Set problem 1:
How would you translate this sentence from the passage on freedwomen's funerary portraits into Spanish: "Emulation of Roman values was important for the public identity of both freedmen and freedwomen."

In their representation on the funerary reliefs nothing alludes to their slave background. On the contrary, the handclasp motif, the intimate deathbed scene and the gesture of mourning advertised their marital harmony and adherence to traditional Roman values, thus emulating the ideals of the Roman elite. Emulation of Roman values was important for the public identity of both freedmen and freedwomen. It helped them to overcome the social stigma that attached to their slave background and foreign extraction by focusing on their new dignity as Roman citizens. Since as slaves they had no legal family, officially recognized partners and freeborn children were of the utmost importance for freedmen and duly recorded on their tombs. This held even more for freedwomen. Given the dubious sexual reputation of female slaves, a lawful marriage and adherence to matronal values such as chastity, domesticity and marital fidelity, were vital for their reputation. Their forced sexual availability as slaves created the stereotype of promiscuity – a classic example of ‘blaming the victim’ – that stayed with them after their manumission, as appears from the stereotype of the freedwoman courtesan in Roman poetry.18 Thus, a lawful and respectable marriage was essential for freedwomen to shake off the stigma of immorality.
In the inscription, Claudia Prepontis conspicuously uses the word patronus to denote her patron-husband, who judging by his name was a freedman himself. At first sight, their joint emulation of freeborn elite values seems to contrast with her explicit reference to her former slave status. Possibly, the acknowledgement of her unfree past enhanced their achievement; we should keep in mind that part of the public of the funerary monuments must have been their social peers. In any case, her choice of words suggests that no shame was attached to her freed status nor is there any noticeable tension between her status as a Greek freedwoman and her emulation of Roman elite values.
By marrying her patron, Claudia Prepontis rose in status. A marriage to a former owner who belonged to the elite meant an even greater social ascent. As the wife of a man of elite rank, a freedwoman shared in the prestige and privileges of his class. This rise in status with its successful emulation of Roman values is reflected in funerary portraits of freedwomen that can hardly be distinguished from those of elite families.19 For instance, a large marble grave relief from Rome in the late Republic or early Augustan period (fig. 3) shows the portrait busts of an elderly couple carved in the veristic style typical for elite portraiture of the time. The wrinkles of the male portrait and the lines around his mouth lent him the dignity of age and the thin lips and sober hairstyle of the wife with a topknot (‘nodus’) on her forehead and her hair drawn back into a bun in the neck underline her traditional virtuousness. The veristic busts in high relief set into shells framed by laurel wreaths bring to mind the imagines maiorum, the ancestor portraits in the houses of the elite, and are indeed called imagines.20 The inscription under their portraits, carved in a tabula ansata (tablet with dovetail handles), gives a twist to their elite presentation:
[Left] Lucius Antistius Sarculo, son of Gnaeus, of the voting tribe Horatia, Salian priest at Alba (Longa), also Master of the Salians.
[Right] Antistia Plutia, freedwoman of Lucius.

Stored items
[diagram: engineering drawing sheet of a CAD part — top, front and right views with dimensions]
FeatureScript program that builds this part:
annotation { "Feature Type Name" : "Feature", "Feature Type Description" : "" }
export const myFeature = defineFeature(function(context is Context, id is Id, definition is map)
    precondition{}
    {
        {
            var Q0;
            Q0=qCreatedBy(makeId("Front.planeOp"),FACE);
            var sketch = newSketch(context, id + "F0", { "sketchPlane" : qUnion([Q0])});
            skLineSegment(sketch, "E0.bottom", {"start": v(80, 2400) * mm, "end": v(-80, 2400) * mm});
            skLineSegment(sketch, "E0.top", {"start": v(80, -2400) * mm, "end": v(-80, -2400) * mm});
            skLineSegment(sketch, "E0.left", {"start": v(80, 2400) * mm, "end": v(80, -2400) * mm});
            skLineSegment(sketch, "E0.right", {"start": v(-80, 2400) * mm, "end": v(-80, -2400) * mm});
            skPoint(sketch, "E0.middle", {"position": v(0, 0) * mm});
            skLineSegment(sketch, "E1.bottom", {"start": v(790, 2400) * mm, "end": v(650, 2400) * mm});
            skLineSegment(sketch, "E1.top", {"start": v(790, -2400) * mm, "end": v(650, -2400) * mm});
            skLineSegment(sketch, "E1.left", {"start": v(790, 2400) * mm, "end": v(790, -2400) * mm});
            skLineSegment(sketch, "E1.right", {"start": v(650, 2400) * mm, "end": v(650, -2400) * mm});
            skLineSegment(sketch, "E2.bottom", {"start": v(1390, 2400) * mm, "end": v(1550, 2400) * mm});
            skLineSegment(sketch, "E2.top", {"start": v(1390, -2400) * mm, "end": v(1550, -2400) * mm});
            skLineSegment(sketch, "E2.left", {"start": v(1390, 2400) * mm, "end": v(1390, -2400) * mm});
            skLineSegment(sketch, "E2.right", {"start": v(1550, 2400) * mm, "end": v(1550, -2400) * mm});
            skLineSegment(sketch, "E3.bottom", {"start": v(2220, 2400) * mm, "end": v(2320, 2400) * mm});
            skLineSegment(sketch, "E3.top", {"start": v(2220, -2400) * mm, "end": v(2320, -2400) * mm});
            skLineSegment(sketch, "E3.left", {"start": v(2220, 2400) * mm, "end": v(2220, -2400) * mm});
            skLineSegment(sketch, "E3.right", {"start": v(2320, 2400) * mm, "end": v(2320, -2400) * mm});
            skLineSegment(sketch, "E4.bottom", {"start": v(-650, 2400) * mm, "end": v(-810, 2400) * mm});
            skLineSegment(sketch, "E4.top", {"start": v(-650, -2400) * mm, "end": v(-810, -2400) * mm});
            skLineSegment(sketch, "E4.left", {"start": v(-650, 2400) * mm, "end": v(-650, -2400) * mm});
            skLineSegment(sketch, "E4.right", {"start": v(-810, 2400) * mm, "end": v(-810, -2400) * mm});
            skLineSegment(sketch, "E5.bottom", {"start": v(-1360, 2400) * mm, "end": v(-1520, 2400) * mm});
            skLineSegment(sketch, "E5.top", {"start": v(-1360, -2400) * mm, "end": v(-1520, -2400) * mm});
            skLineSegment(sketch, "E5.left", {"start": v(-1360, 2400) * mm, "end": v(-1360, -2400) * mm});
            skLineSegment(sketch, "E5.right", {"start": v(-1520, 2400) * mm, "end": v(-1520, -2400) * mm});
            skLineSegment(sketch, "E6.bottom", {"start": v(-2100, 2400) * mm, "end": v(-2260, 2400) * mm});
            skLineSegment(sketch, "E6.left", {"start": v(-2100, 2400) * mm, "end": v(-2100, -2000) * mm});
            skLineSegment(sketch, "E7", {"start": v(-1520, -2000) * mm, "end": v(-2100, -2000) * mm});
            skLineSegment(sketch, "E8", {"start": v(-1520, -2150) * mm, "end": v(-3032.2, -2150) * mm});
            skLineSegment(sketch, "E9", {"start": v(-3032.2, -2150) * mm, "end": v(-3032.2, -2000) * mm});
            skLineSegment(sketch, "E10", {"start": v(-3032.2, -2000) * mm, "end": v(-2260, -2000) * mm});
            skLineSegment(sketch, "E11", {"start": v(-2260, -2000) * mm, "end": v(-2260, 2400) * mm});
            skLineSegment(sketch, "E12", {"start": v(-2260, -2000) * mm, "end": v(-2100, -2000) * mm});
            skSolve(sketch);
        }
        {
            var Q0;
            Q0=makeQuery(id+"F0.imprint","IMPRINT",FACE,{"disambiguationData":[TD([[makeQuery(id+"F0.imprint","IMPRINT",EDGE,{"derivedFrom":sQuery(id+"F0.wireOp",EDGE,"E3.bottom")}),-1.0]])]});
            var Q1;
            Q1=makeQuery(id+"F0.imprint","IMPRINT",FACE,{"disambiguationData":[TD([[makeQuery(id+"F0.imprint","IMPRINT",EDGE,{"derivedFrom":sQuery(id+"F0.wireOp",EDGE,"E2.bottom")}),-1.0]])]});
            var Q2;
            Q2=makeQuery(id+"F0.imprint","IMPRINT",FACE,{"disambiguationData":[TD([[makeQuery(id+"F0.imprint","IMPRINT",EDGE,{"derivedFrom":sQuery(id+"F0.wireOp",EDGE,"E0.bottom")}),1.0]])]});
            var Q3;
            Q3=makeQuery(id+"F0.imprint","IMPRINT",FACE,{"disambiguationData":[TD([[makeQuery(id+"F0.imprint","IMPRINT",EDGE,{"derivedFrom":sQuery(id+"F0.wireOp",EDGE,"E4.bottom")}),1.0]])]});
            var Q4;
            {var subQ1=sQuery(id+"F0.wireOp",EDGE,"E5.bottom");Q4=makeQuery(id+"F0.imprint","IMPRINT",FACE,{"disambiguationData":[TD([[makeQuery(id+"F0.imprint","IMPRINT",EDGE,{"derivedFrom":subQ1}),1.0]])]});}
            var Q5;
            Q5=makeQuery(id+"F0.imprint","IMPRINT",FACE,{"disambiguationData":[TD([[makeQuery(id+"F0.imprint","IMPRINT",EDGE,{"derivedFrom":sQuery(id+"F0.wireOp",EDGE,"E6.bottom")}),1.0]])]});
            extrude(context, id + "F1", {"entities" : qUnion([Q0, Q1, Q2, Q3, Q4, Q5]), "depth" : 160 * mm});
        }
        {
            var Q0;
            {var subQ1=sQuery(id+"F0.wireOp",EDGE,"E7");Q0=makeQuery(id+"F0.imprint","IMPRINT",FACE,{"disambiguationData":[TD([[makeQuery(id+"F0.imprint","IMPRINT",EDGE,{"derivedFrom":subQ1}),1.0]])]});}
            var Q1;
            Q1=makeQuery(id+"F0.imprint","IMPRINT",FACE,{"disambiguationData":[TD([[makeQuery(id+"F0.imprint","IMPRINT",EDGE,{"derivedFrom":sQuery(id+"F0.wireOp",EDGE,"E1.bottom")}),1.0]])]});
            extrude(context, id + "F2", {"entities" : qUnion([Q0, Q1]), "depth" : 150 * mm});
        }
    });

Set problem 2:
Can you transcribe the records word for word, beginning at their first line and stopping after the line that contains "var sketch = newSketch(context, id"?

Task answer 1:
La emulación de los valores romanos era importante para la identidad pública tanto de los libertos como de las libertas.

Task answer 2:
[diagram: engineering drawing sheet of a CAD part — top, front and right views with dimensions]
FeatureScript program that builds this part:
annotation { "Feature Type Name" : "Feature", "Feature Type Description" : "" }
export const myFeature = defineFeature(function(context is Context, id is Id, definition is map)
    precondition{}
    {
        {
            var Q0;
            Q0=qCreatedBy(makeId("Front.planeOp"),FACE);
            var sketch = newSketch(context, id + "F0", { "sketchPlane" : qUnion([Q0])});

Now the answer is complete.